Profile Image for Joseph Hirsch.
Author 50 books134 followers
January 31, 2018
The premise behind Ken Greenhall's "Lenoir" is a fascinating one. The truism that every picture contains a story (or a picture is worth a thousand words) is usually just an offhand remark, tossed out on a tour of an art gallery. Ken Greenhall has taken this natural curiosity and used it as the grist for his story about the subject of Peter Paul Rubens' "Four Studies of a Head of a Moor" (also sometimes called "Four Studies of a Head of a Negro").
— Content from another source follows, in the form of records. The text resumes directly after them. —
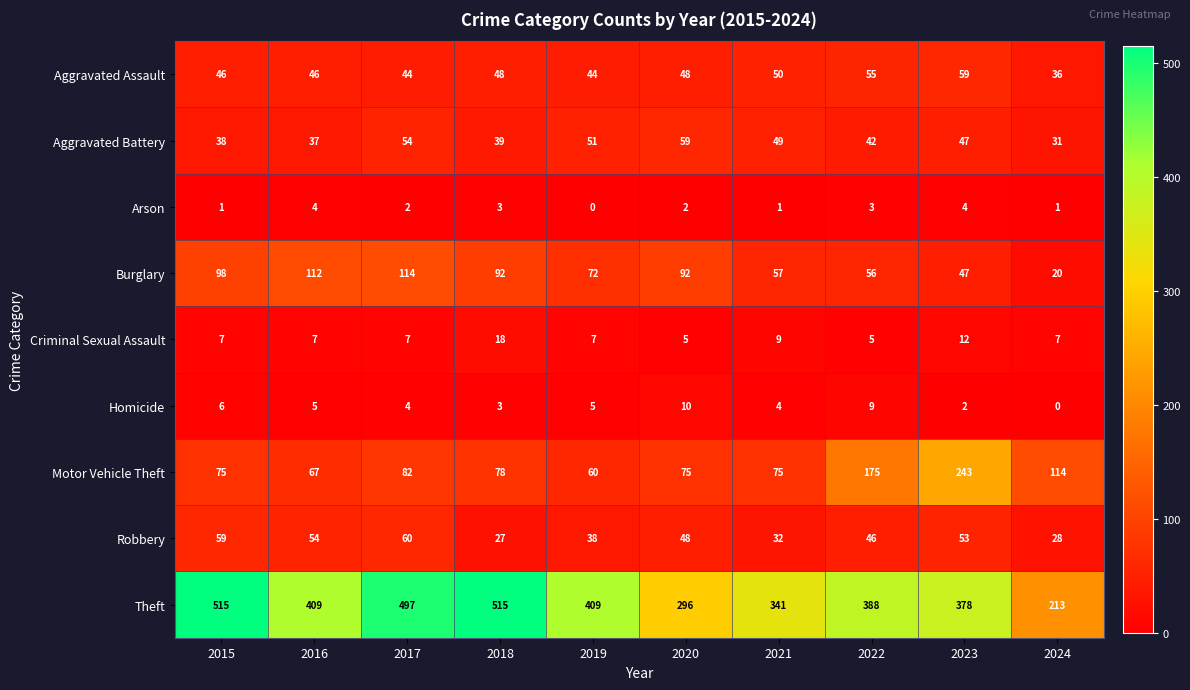

Is it true that Aggravated Assault equals 48 at 2018?

True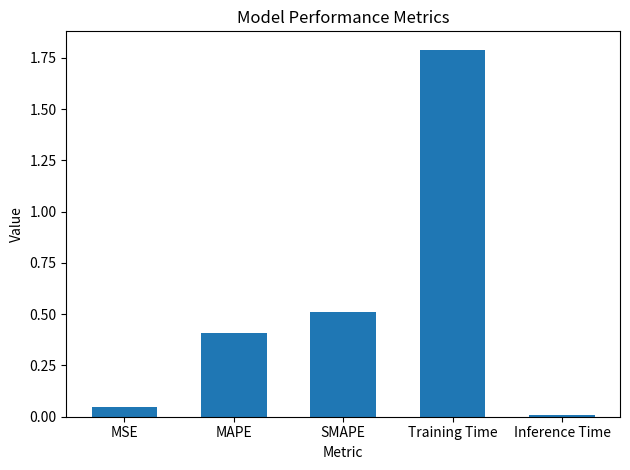

At which category does the chart reach its minimum across all series?

Inference Time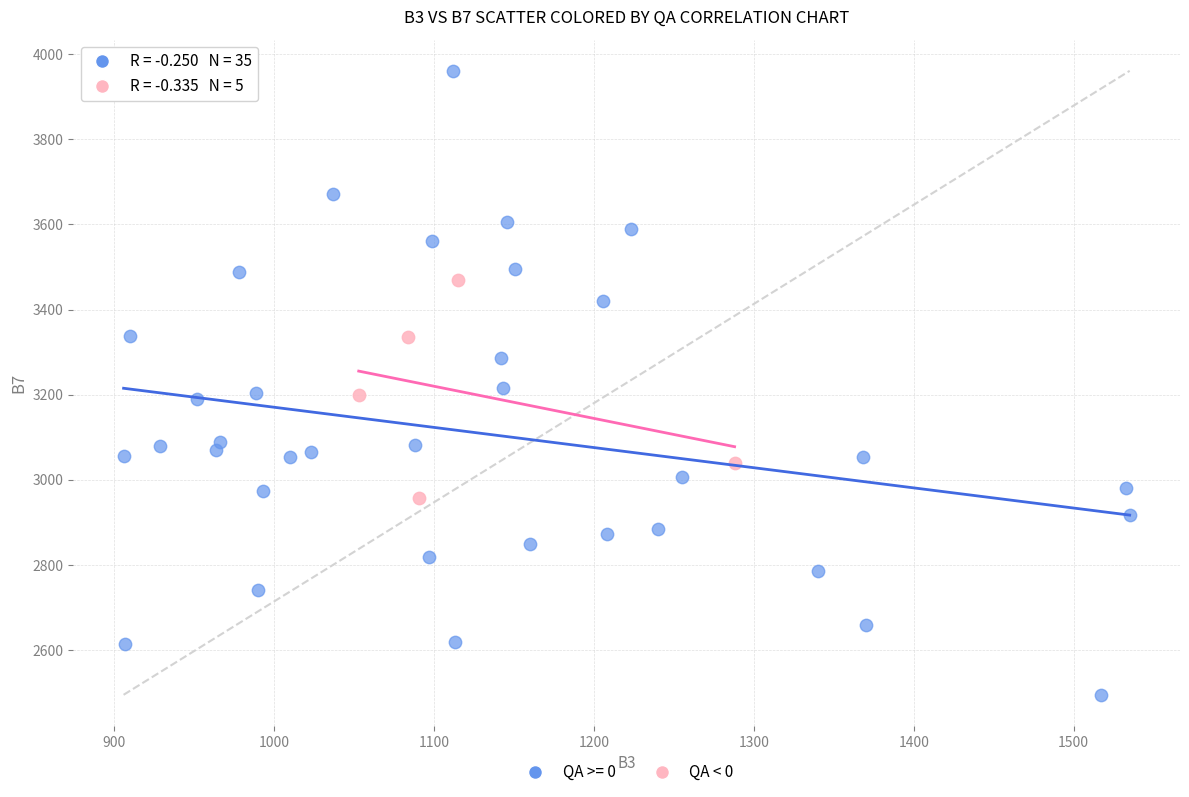

Which series reaches the maximum Y coordinate?

QA >= 0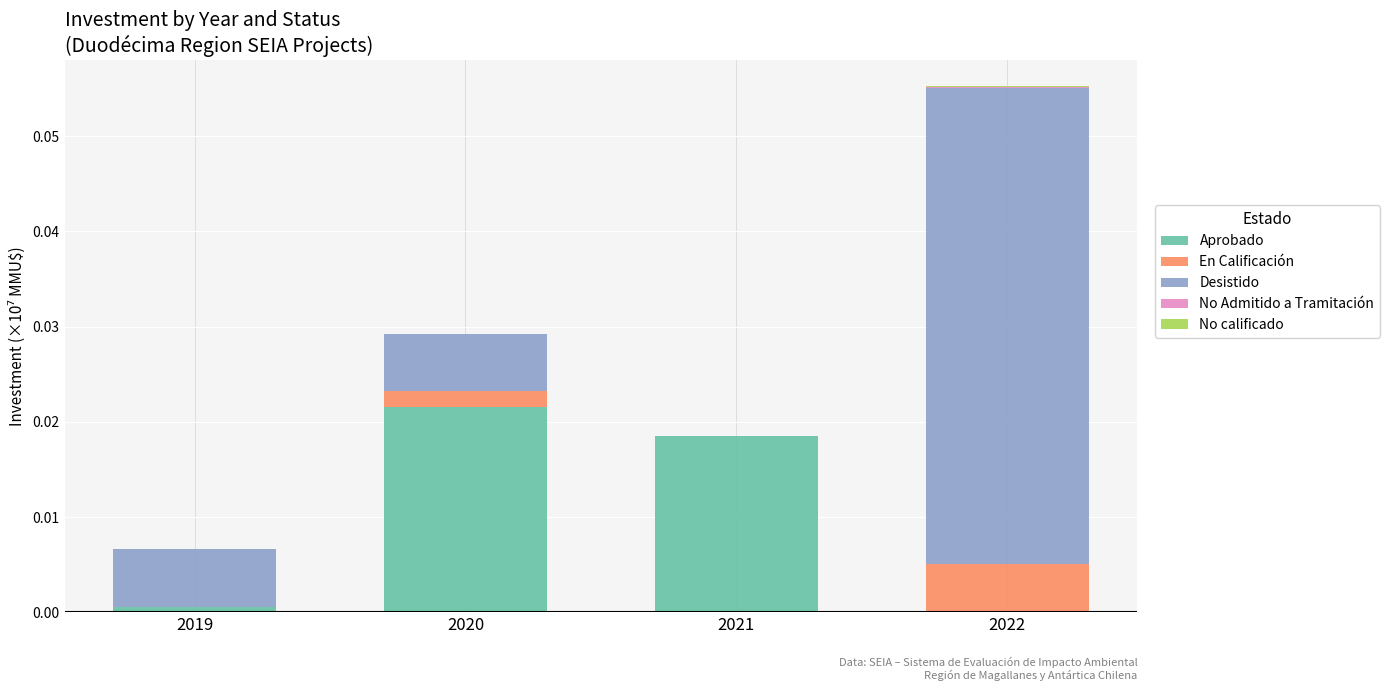

Which category has the highest value in the Aprobado series?

2020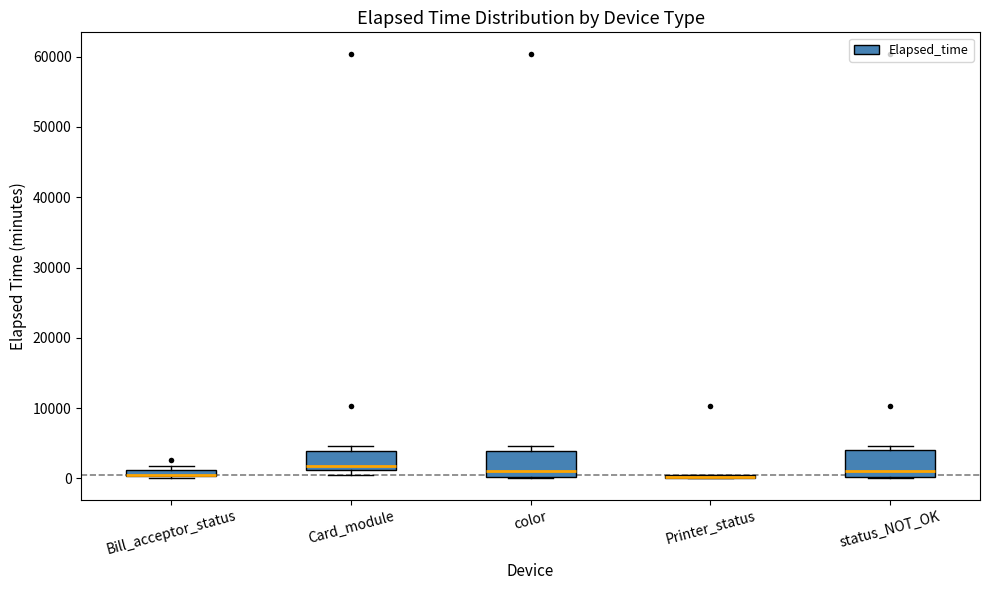

Where is the lower edge of the box for Card_module on the y-axis? The values are not printed on the chart, so give them approximately, as read against the axis.

1000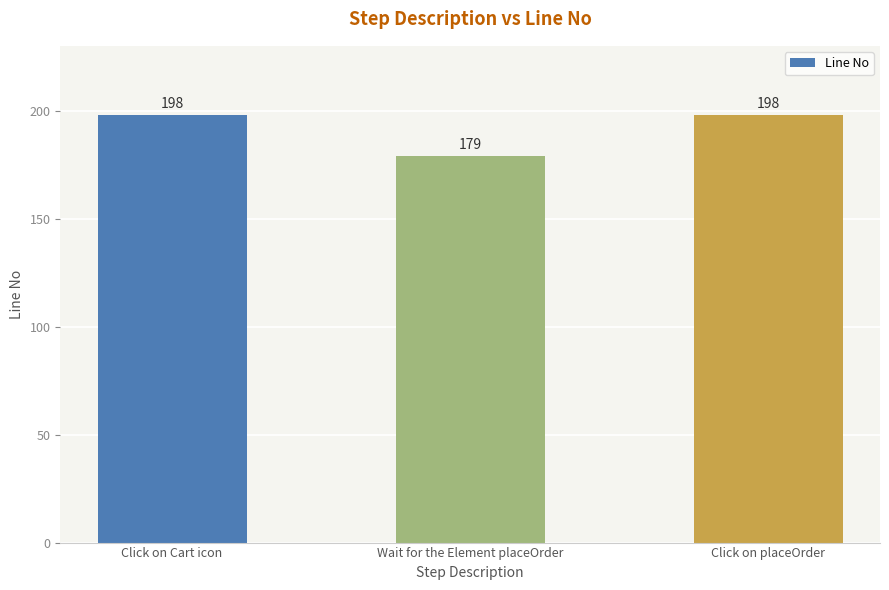

Read the value at Click on Cart icon.

198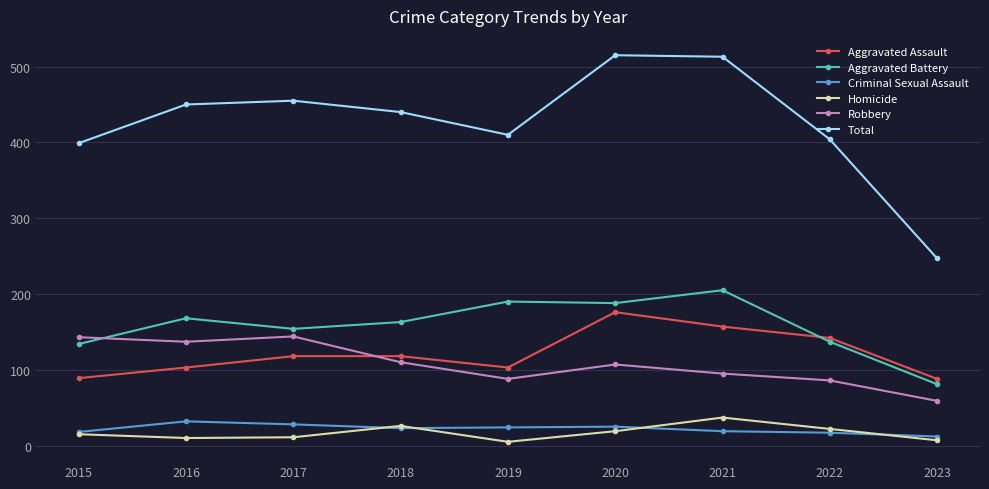

True or false: Criminal Sexual Assault has more than 1 points higher than both neighbors.

True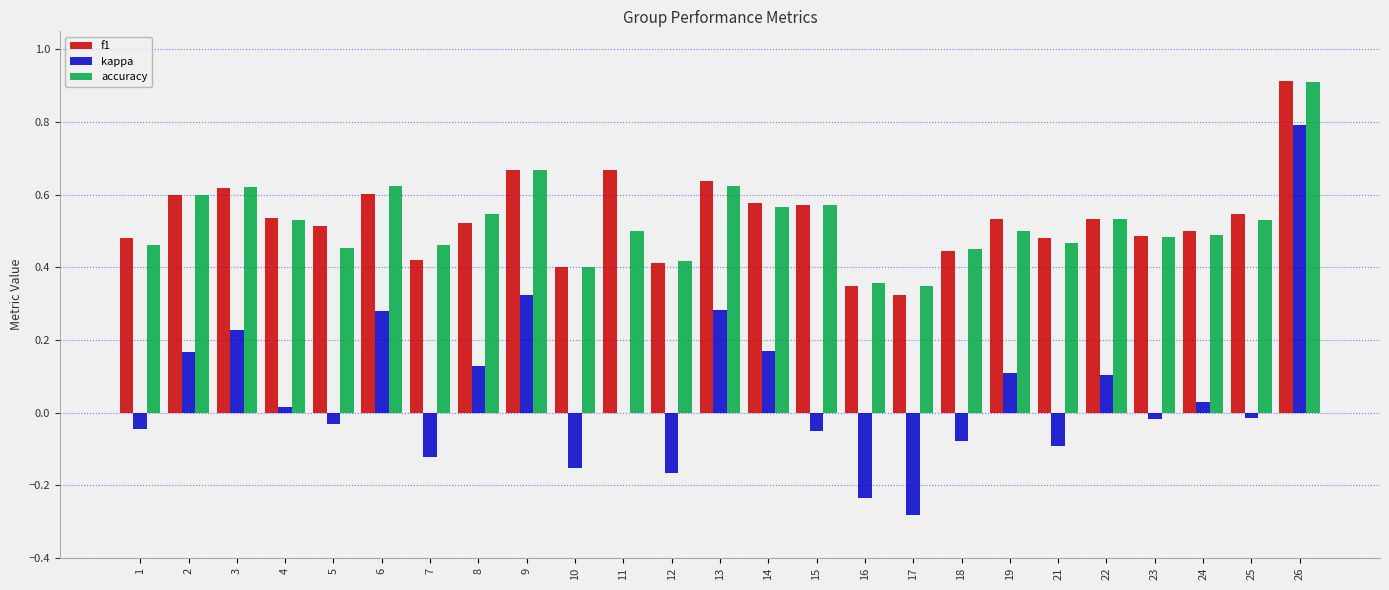

Is the value of kappa at 6 greater than the value of accuracy at 4?

No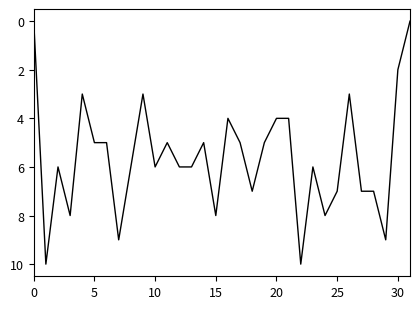

True or false: there are more than 0 points higher than both neighbors.

True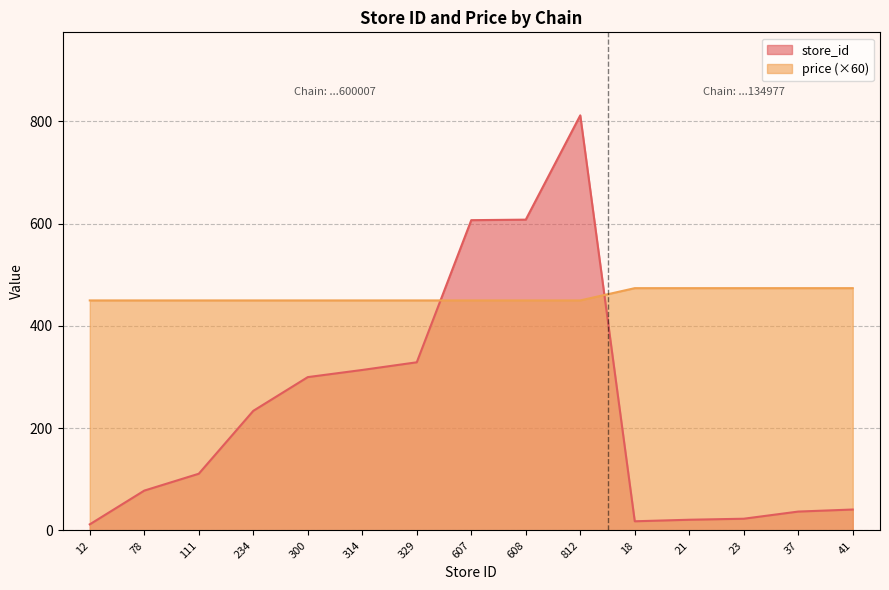

Reading right to left, extract all data points from this chart.

avg_price: 41=474	37=474	23=474	21=474	18=474	812=450	608=450	607=450	329=450	314=450	300=450	234=450	111=450	78=450	12=450
store_id: 41=41	37=37	23=23	21=21	18=18	812=812	608=608	607=607	329=329	314=314	300=300	234=234	111=111	78=78	12=12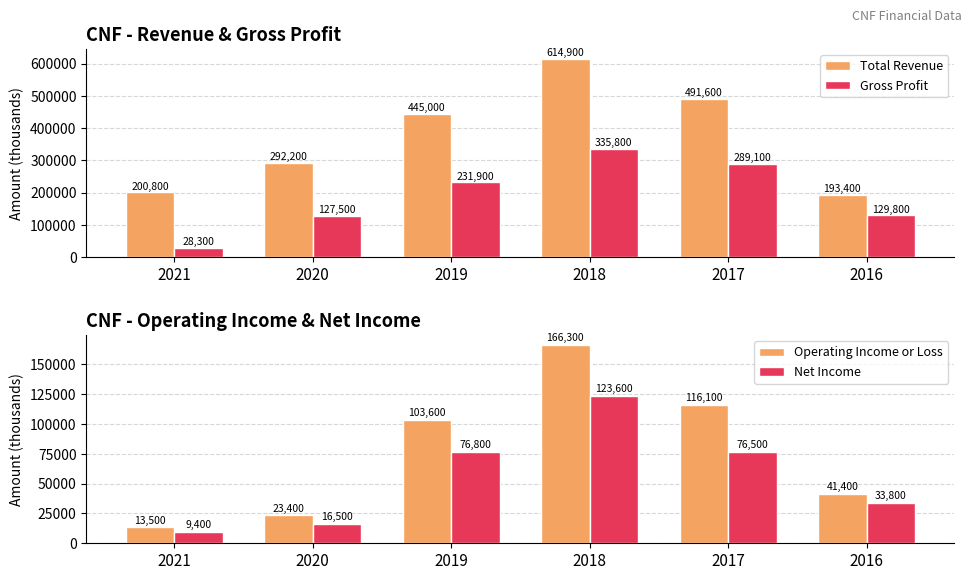

What is the total value across all series at 2021?

252000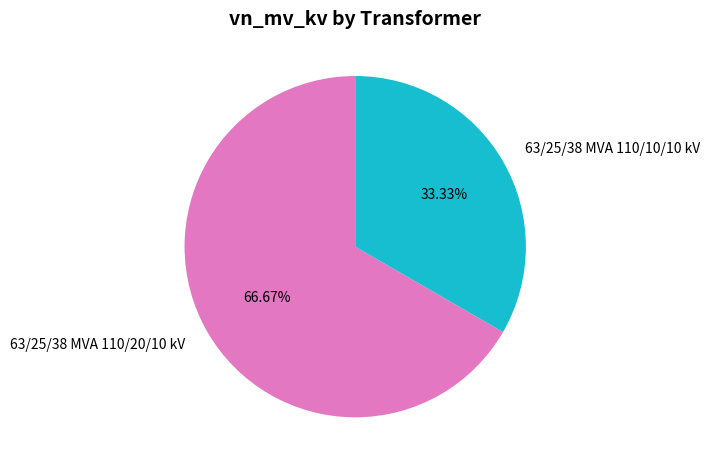

Which category accounts for the majority?

63/25/38 MVA 110/20/10 kV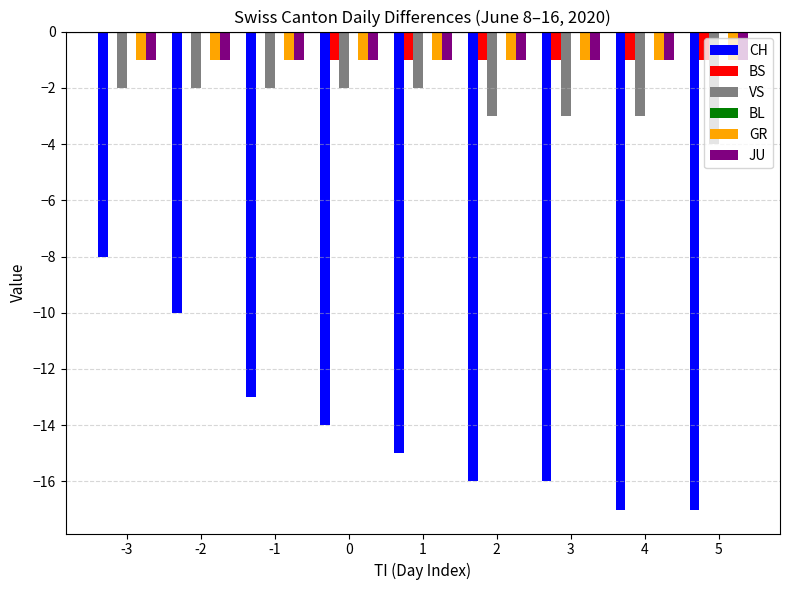

Between -2 and 1, which series saw the biggest shift?

CH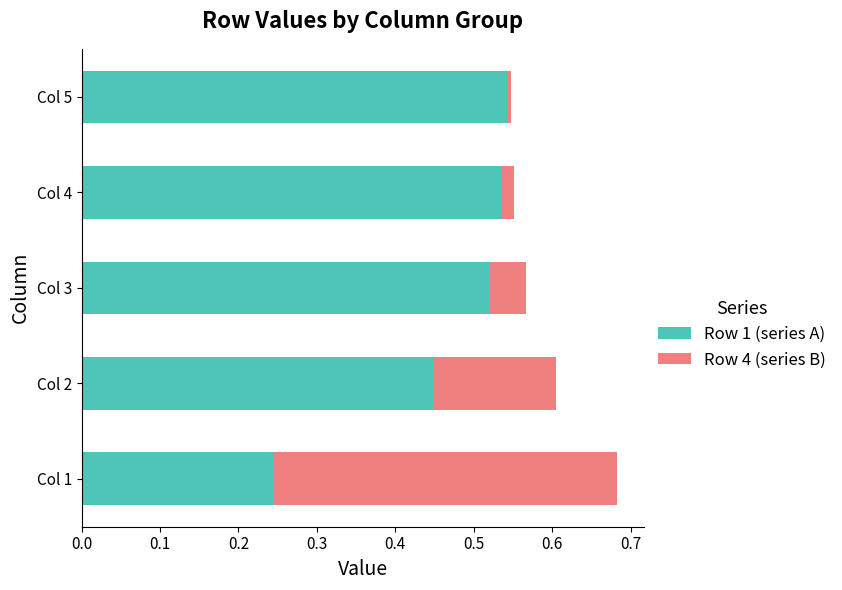

At which category is the sum across all series the highest?

Col 1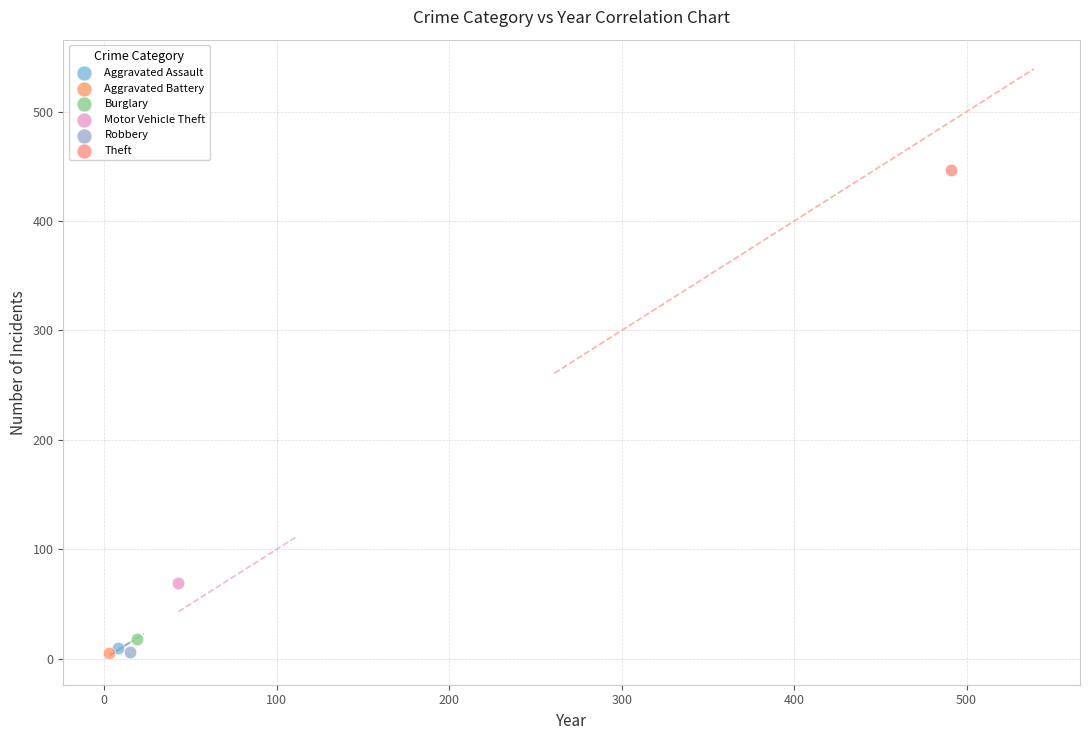

What are all the series names shown in the legend?

Aggravated Assault, Aggravated Battery, Burglary, Motor Vehicle Theft, Robbery, Theft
The book's eponymous hero, Lenoir, is an African slave held in bondage in the possession of a man of some ill-repute named Twee. Mr. Twee has amassed considerable debts, necessitating the sale of Lenoir as forfeit, which sets the protagonist on his path across 17th century Europe. He's not quite a Picaro (even though his favorite book is "Don Quixote" and he sees a lot of himself in the hapless knight) and the book's tone is more reflective than action-packed, though there are some haunting scenes here and there.

"Lenoir" unfolds in short bursts, as dialogues between the African man far from home and the strange assortment of pale people (and at least one other African) he comes across. The book does a good job of imagining what it must have been like to go from Yoruba concepts of religion, society, and warfare, to the complex and chaotic milieu of Western Europe in flux. How does someone who believes in juju and the making of dolls of their enemies understand ecumenical distinctions between Calvinists and Catholics, for instance? It's these kinds of questions, whose answers are unveiled in one subtle scene after another, that keep the book consistently readable. An original, elegiac and imaginative look at the intersection between the fine art world and that "peculiar institution" of human beings owning one-another, which was and unfortunately remains a reality for lots of people around the world. Recommended.
Profile Image for Clare.
1,023 reviews9 followers
January 20, 2014
A difference of cultures offers some interesting insights in this tale of slave who gains his freedom. Lenoir, who is still a slave at the start of this tale, eventually gains his freedom in a roundabout way. Although he views the European world of the 1500s as strange and confusing at times, he also feels he could no longer return to his former life in Africa. He is a man who does not really fit in anywhere, but his indomitable spirit keeps him going. Sometimes he appears wise beyond his years, but at other times he can be somewhat naïve. This is a story of many contrasts that serve to illuminate the time period it describes.
Profile Image for Brian DiNitto.
115 reviews3 followers
September 29, 2013
A nice cross-cultural voice of the main character. Looking at the cover art by Rubens, you can better see the character. That is how the author conceived the book.
Profile Image for Janis Pearson.
1 review
June 8, 2014
Easy read but characters are superficial and the plot is non existent.